Of course, involving end-users requires marrying security and productivity. One of the best examples of striking this balance are modern MFA products. Rejecting an MFA challenge is a simple action that allows users to participate in their own security. And companies like Duo, Okta, and Yubico do a great job of packaging this workflow in an end-user experience that is easy on users and security teams.

Principle 2: Take responsibility for (sane) alerts

It can sometimes feel like the entire security profession is an exercise in responding to alerts. A lot of us wanted to be firefighters when we grew up but this probably wasn’t what we had in mind! While there are higher leverage tasks, security teams face a terrible choice between spending tons of time triaging alerts or, worse, bulk ignoring them. Too many security products abdicate responsibility for making sure their alerts are meaningful.

Too many security products abdicate responsibility for making sure their alerts are meaningful.

To be fair, getting alerting right in security is hard. The importance of a given event is highly subjective. And unlike notifications in other products, the cost of being wrong and under-alerting can be catastrophic. But, tragically, the obsession with not missing anything creates massive inefficiency. 

Low overhead security products combat this problem with a 1-2 punch. First, they start with sane defaults. They are opinionated and choose a high signal-to-noise ratio over a zero false-negative rate. Second, they include the ability to tune alert thresholds to match an organization’s risk appetite and resource availability.

For example, Thinkst Canary and other honeypot products’ defining mantra is to issue just a single, meaningful alert. At Material, by default, we alert our on-call engineers whenever we alert customers. It’s not a tactic that will scale forever, but it forces us to be thoughtful about our alerts from day 1: Is there something the customer can actually do about this alert? If so, what information would they need? Does this deserve a pager alert in the middle of the night or just an informative email?

Principle 3: Leverage existing sources of truth

For a security product to be effective, it needs organizational context (people, policies, locations, etc.). But initializing this context and keeping it up to date in every tool creates a flood of busywork.

The best security products leverage as many existing “sources of truth” as possible.
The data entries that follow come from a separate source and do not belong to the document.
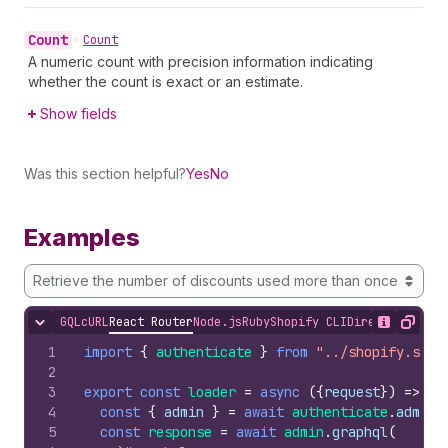
Count
•
Count
A numeric count with precision information indicating
whether the count is exact or an estimate.
Show fields
Was this section helpful?
Yes
No
Examples
Retrieve the number of discounts used more than once
GQL
cURL
React Router
Node.js
Ruby
Shopify CLI
Direct API Acc
Hide content
Show desc
Copy
1
import
{
authenticate
}
from
"../shopify.serv
2
3
export
const
loader
=
async
(
{
request
}
)
=>
{
4
const
{
admin
}
=
await
authenticate
.
admin
(
5
const
response
=
await
admin
.
graphql
(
And what’s more, they actually resist becoming a new source of truth (especially outside their primary value proposition). These products minimize the amount of information that needs to be configured or defined, opting for integrations instead. They are faster to set-up and automatically adapt to changes in an organization.

As a simple example, consider Fleetsmith, the Mac device management product recently acquired by Apple. Rather than build an employee directory from scratch, Fleetsmith treats a company’s G Suite or O365 account as the source of truth for the list of users. It’s a simple choice that saves a lot of time by eliminating the need to keep two (seemingly unrelated) systems in sync manually.

Even where integration with other tools or workflows is impossible, borrowing existing concepts, data models, or even just terminology can reduce a product’s onramp time and maximize skill interop. Good product designers know that the secret to building easy-to-use products is to reuse familiar concepts and patterns—and security is no different.

Good product designers know that the secret to building easy-to-use products is to reuse familiar concepts and patterns—and security is no different.

The cybersecurity skills gap demands better products

Addressing security issues with tools that require armies of people to run them will never scale—there aren’t enough people, and the problem space is continuously expanding. Instead, the industry needs to prioritize tools that alleviate the net burden on teams, not add to it. This won’t happen until builders and buyers alike are obsessed with minimizing overhead as an explicit design objective, not an afterthought.